Cyberattacks on state and local governments are on the rise, according to a recent study conducted by a nonprofit organization that helps governments protect themselves against security threats.
The National Cybersecurity Review (NCSR), conducted in 2022 and 2023, showed an increase in attacks during that time, including malware, ransomware and other suspicious activities that affected state, local, tribal and territorial (SLTT) government organizations.
Part of the reason for the rise is that many government organizations are still formalizing their cybersecurity programs, according to the Center for Internet Security (CIS), which conducted the study.
Factors such as time, staffing and resources are among the reasons some organizations haven’t finalized their processes and procedures to protect against attacks. For example, implementing a successful vulnerability-management plan requires extensive testing — something many short-staffed entities may not have time to do, the CIS said.
“An organization may have a process in place to address vulnerabilities, and there may be response/recovery plans in place, but these various activities may not have been formalized or tested consistently,” the CIS said.
A shortage or unavailability of cybersecurity professionals are also key challenges for many government organizations.
“Having capabilities in place and then a policy/plan documented can improve (vulnerability management) for the SLTT community,” the CIS said.
Areas of attack where government organizations saw increases include:
- Malware, including a 148% increase in cyberattacks involving remote access trojans (RATs), a 27% increase in cryptominers and a 35% increase in infostealers.
- Ransomware incidents went up 51% from 2022 to 2023.
- Non-Malware, including a 37% increase in command shell activity and a 30% increase in suspicious SSL certificates.
- Security incidents detected by CIS Endpoint Security Services (ESS) went up 313%.
The report underscores the need for governments to analyze their cybersecurity measures annually and to make improvements on an ongoing basis.

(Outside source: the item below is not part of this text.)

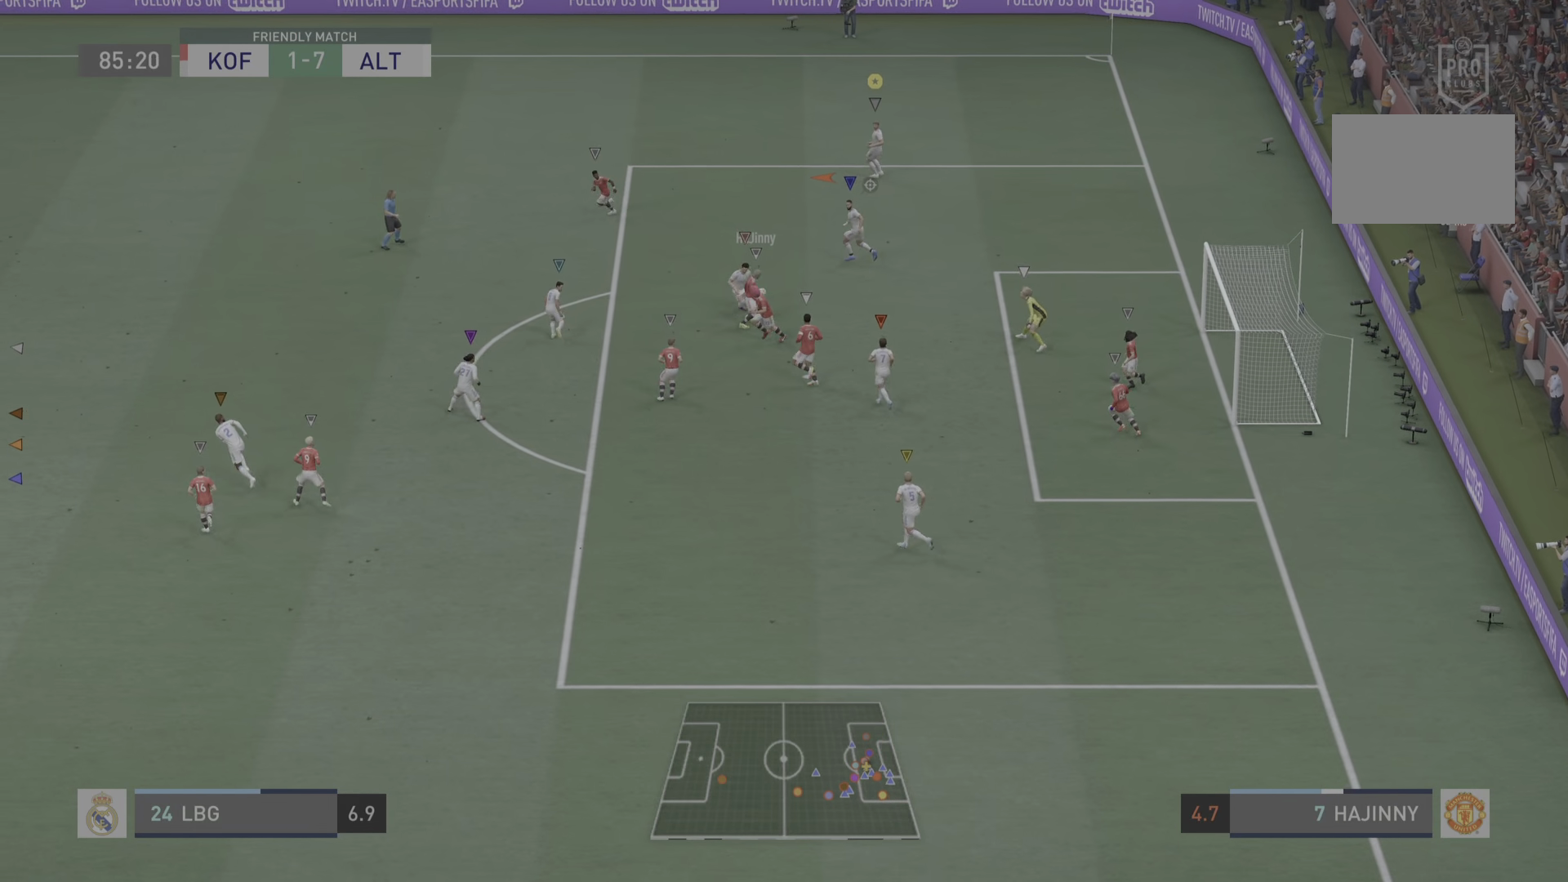
{"buttons": [], "left_stick": "down", "right_stick": "center", "events": [[100, "left_stick", "down-left"], [317, "left_stick", "left"], [484, "left_stick", "down"]]}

While attacks rose during the two-year reporting period, participants in the study did some things well, including identity management and access control, awareness and training, mitigation and recovery planning.
It’s possible many organizations focused on those areas in particular, CIS said.
“For example, the ‘Respond – Mitigation’ category focuses on processes to lessen the severity of an incident,” the CIS said. “It is possible that more organizations nationwide are focusing time and resources on these types of processes and activities, as knowledge of cyber incidents and their impacts have become more common in recent years.”